External hard drives remain the most cost-effective solution for bulk storage — $80–$100 buys 4–6TB of backup space, enough for thousands of videos, RAW photo archives, or complete system backups. In 2026 the choice is between portable bus-powered drives for travel and desktop drives with more capacity per dollar for home backups.
We evaluated storage capacity, transfer speed, reliability history, and value across these four picks from the two most trusted external storage brands.
What to Look For
- HDD vs SSD: External HDDs cost 5–10x less per terabyte than SSDs but are slower and more vulnerable to physical shock. SSDs are better for active use (editing, running apps). HDDs are better for backup and archiving — especially if the drive sits on a desk.

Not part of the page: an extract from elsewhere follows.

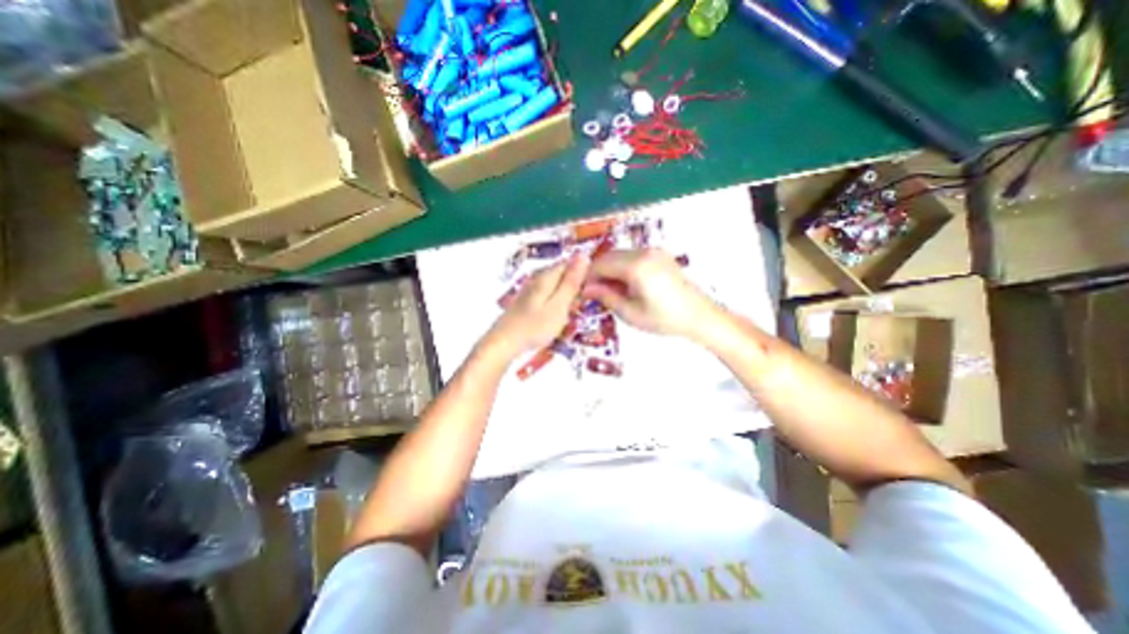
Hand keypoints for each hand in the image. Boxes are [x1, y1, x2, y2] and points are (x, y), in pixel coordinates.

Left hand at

- Bus-powered vs. AC-powered: Portable drives under 2TB usually power from USB — no adapter needed. Desktop drives above 4TB typically need an AC adapter but offer lower cost per terabyte.
- Transfer speed: USB 3.0 HDD drives transfer at 100–130 MB/s in practice — fast enough for backup tasks. If you need faster transfer, look at USB-C SSD options.
- Encryption: Password-protected encryption (256-bit AES) keeps your data safe if the drive is lost or stolen. WD My Passport includes hardware encryption via WD Backup software.
- Reliability: Seagate and WD dominate the consumer external HDD market with decades of reliability data. Avoid generic brands for important data.
Our Top Picks
Seagate Expansion 4TB Portable Drive
Plug-and-play USB 3.0 portable drive with no software required. 4TB in a slim 3.5-inch form factor that works with Windows and Mac without formatting. Best all-around value for backup and extra storage without complexity.
WD My Passport 5TB Portable Drive
5TB of portable storage with 256-bit AES hardware encryption, USB-C connection, and WD Backup software included. Available in multiple colors. Drop-shock protection and a 3-year warranty make it the best carry-anywhere backup drive.
Seagate Backup Plus Slim 2TB
Ultra-thin 2TB portable drive that fits in a shirt pocket. USB 3.0, Mac and PC compatible, includes 2 months of Adobe Creative Cloud Photography. Best entry-level portable backup drive for lightweight travel use.
WD Elements Portable 2TB
No-frills 2TB USB 3.0 drive that works with Windows out of the box (reformatting needed for Mac). WD's proven reliability at the lowest price per terabyte in the portable category. Best option when you just need storage without extras.
Bottom line: Seagate Expansion 4TB is the best external hard drive for most people — maximum storage per dollar with zero setup. WD My Passport 5TB is worth the extra $20 if you travel with sensitive data and need hardware encryption. Budget storage: WD Elements 2TB at $55.